Affording College in the 21st Century

The costs of attending college continue to rise, though not all colleges represent good value for money. Many simply increase fees in alignment with fees charged by other more expensive post secondary education institutions, so it is imperative to ensure a college is actually worth its ticket price before selecting it. Affording college in the 21st century will largely be determined by family income. The very wealthy can afford to pay the costs and those with low incomes will receive financial aid. The sector affected most by rising costs is middle income families who fall outside the broad remit of financial aid.

It is becoming an increasing dilemma to save for either retirement or a child’s college education. Retirement funds are protected assets when expected family contributions are determined, but income and assets are considered. Families who invest in college saving plans will need to increase the levels of contributions to keep pace with rising costs.

It is likely that more emphasis will be placed in the future on the students’ direct contributions to the cost of education. Currently the expected family contribution includes both parental and student contributions, with the latter assessed as a percentage of savings. The Ivy League model is most likely to be copied whereby students are expected to contribute a minimum set amount from vacation earnings.

Student loans are available to students through the federal department of education, and from private lenders. Federal loans offer the best value for money as they offer low fixed interest rates. Private loans are often used by those who mistakenly presume they will not qualify for any federal aid which includes student loans, and as an expensive top up for those who require further funding after federal loans have been utilized.

Private student loans are not an ideal scenario as the costs of borrowing are high and in most cases require a co-signer to stand as guarantor. As more student loans fall into default it may become increasingly difficult for students to find a willing co-signer, particularly as guarantors become more knowledgeable about the full implications of co-signing.

A good option for families who can afford it is to take advantage of college plans whereby the level of tuition is fixed for four years from the date of college entry, thus predicting future costs becomes easier to manage. More colleges may make such plans available in order to attract students who are wary of the uncertainty of rising tuition fees.

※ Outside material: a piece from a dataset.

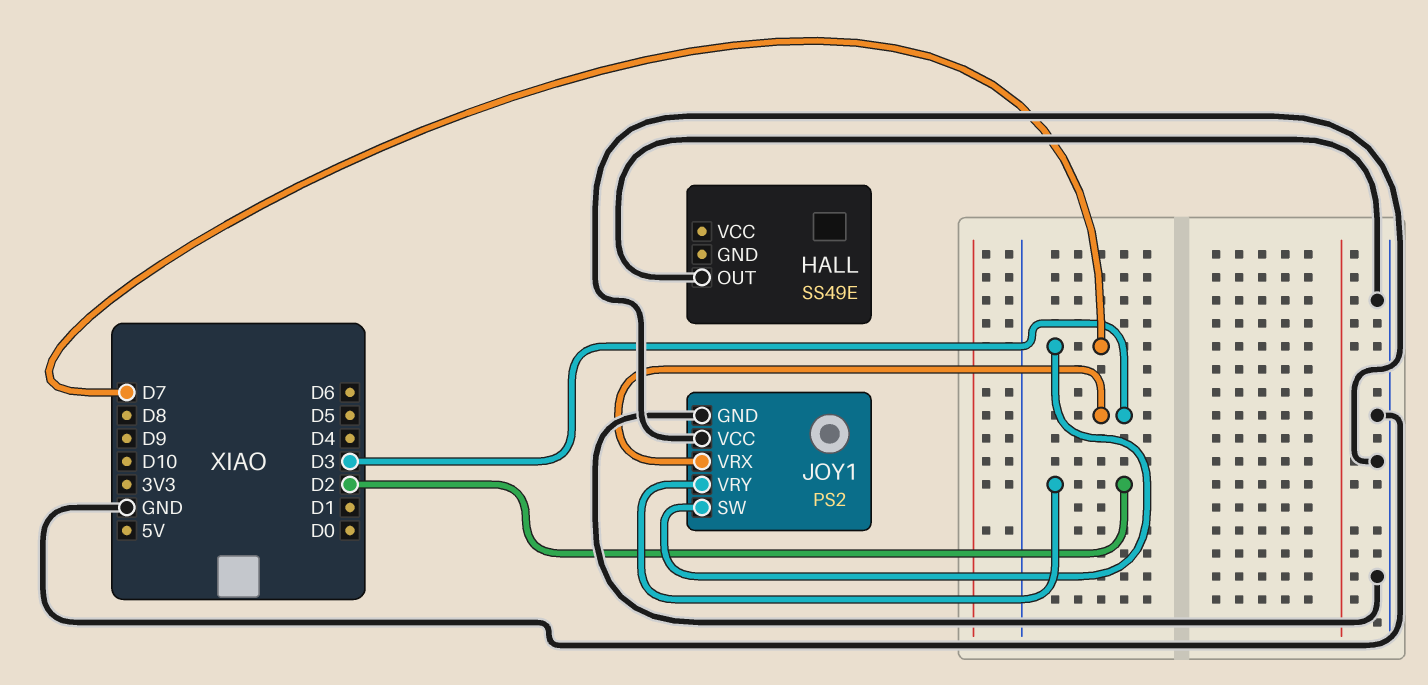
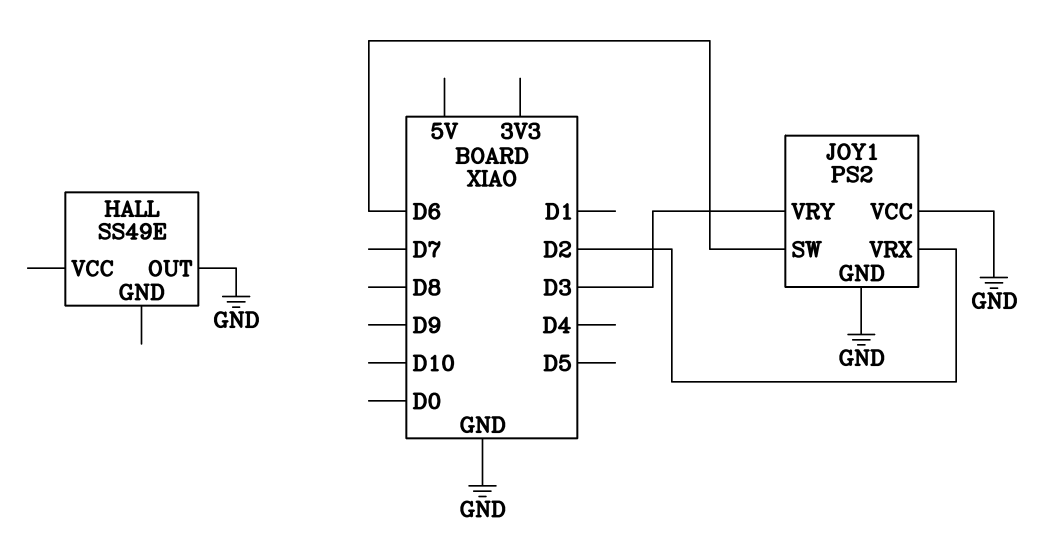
JOY1 pin SW: D7 -> D6
JOY1 pin VRX: D3 -> D2
JOY1 pin VRY: D2 -> D3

The best way to ensure that college is an affordable option is to prepare well in advance of entry. High grades, community involvement and proven leadership skills help students to obtain the best scholarships and acceptance to the best colleges which provide generous financial aid. Students and parents should save early in readiness to cope with the costs, whilst protecting necessary savings for retirement.

Whilst more students are encouraged to attend college to obtain degrees it will become increasingly important to ascertain that the money invested will result in a degree which will have been worth the expense of attaining. The real cost of student loan debt may become too high for students who fail to make advance provision for affording college in the 21st century.